“路还很长,我会一直走下去,用双手守护更多人的微笑”
“牙齿是藏在唇齿间的晴雨表,既支撑着三餐四季的日常咀嚼,更维系着一个人笑对世界的自信与底气。幸运地是,我以双手为翼,守护这份藏在牙齿里的微笑勇气,让每一次开口都满是坦荡与欢喜。”坐在诊室里,第四届钟南山青年科技创新奖得主、北京大学口腔医院修复科副主任吕珑薇卸下白大褂的疲惫,眼神里满是对这份职业的赤诚。从长春走进北大,再到如今的医者与导师,二十余年光阴流转,她始终循着“守护微笑”的初心,在口腔医学的天地里深耕不辍。
“小时候,我景仰救死扶伤的白衣天使,憧憬成为他们中的一员。后来,当我真正成为一名医生的时候,我才更加深刻地体会到医生这个职业的崇高和伟大。每当我成功治愈患者,看着他们绽放笑容的时候,都会让我感受到工作的价值与意义。”吕珑薇说,“路还很长,我会一直走下去,用双手守护更多人的微笑。”
一束白大褂的光,照亮从医路
长春的夏日,蝉鸣里藏着一个少女最初的职业憧憬。1988年出生的吕珑薇,打小就是旁人眼中“别人家的孩子”——爱琢磨、坐得住,遇到未知的知识总爱“探个究竟”。这份好奇心,在2003年非典时期,被母亲的身影引领为笃定的志向。
彼时,吕珑薇正读初二,在医学院工作的母亲在隔离区坚守了整整三个月。“那时候通讯不发达,只能偶尔收到母亲报平安的短信。我每天守在电视机前看疫情新闻,看着医护人员穿着厚重的防护服忙碌的样子,突然就懂了:医生不仅是一份职业,更是能在别人最无助时撑起希望的人。”母亲回家时消瘦却坚毅的脸庞,成了她心中最深刻的印记,“我想成为那样的人,用自己的专业能力去帮别人摆脱痛苦”。
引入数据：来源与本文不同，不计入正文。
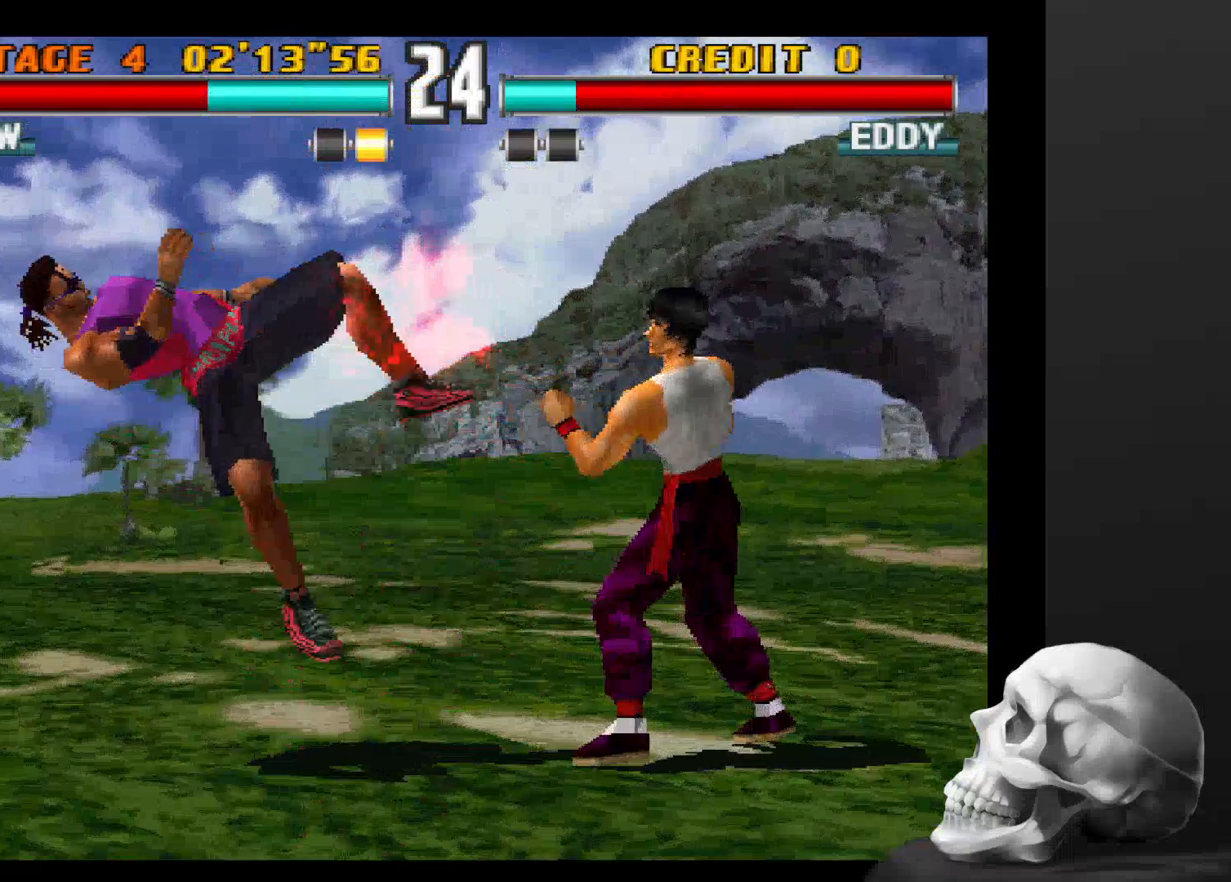
{"dt_ms": 500, "buttons": [], "left_stick": "center", "right_stick": "center", "events": []}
这个念头,像一颗种子落进了吕珑薇的心里,至此生根发芽。
父母对她的严格要求,更让这份志向有了落地的底气。“从小养成坚持的习惯,让我后来做什么事都能沉下心。”吕珑薇笑言,自己是个“专注的人”,一旦认定方向,就不会轻易偏离。小学时被问起愿望,她脱口而出“当医生”;高中填报志愿,她一口气写了一串医学院的名字;2006年,她如愿叩开北京大学医学部的大门,选择口腔医学专业的理由,带着几分女孩子的浪漫与务实的考量——“我从三岁半学画画,一直学到高二,对‘创造美’有着天然的热爱。而口腔修复既是技术活,也是艺术活,既能恢复牙齿功能,又能让人们重新自信微笑,我认为非常有意义”。
第一次踏入北大校门,未名湖的波光、博雅塔的剪影,让吕珑薇心头涌起一股梦想成真的激动。在北医八年本博连读的时光,更让她完成了从医学生到准医者的蜕变,这份成长,藏在课堂的深耕、实验室的坚守与校园氛围的浸润里。
在北大本部的通识教育,彻底打开了吕珑薇的视野。“原本以为学医就是死记硬背,没想到能接触到哲学、历史、艺术等各类课程。”她恍然大悟:“医学的进步从来不是孤立的,而是与社会发展、科技革新紧密相连。”这种学科交叉的思维,为她后来研究4D打印骨再生材料埋下了伏笔。在北大图书馆,她常常一待就是一整天,从专业书籍到人文读物,广泛涉猎的习惯让她学会了用更全面的视角看待问题。“北大教会我的,不仅是知识,更是‘兼容并包’的胸怀和‘敢为人先’的勇气。”
进入北医后,专业课的海量知识点曾让她犯难。“口腔医学要记的解剖结构、病理机制太多了,一开始无从下手。”她没有退缩,而是摸索出“提炼关键点+场景化记忆”的方法:把零散的知识串联成逻辑体系,再结合临床案例加深理解。“比如,记牙齿的解剖结构,我会在脑海里模拟口腔咀嚼时的场景,想想这个结构在口腔中会起到什么作用,这样就不容易忘。”这个方法,后来被她教给了自己的学生。
除了课堂学习,实验室的时光让她真正体会到“科研的真谛”。六年级时,她进入周永胜教授的实验室,第一次接触科研就碰了壁——原本计划一周完成的实验,因为实验设计和操作等因素,反复失败了一个月。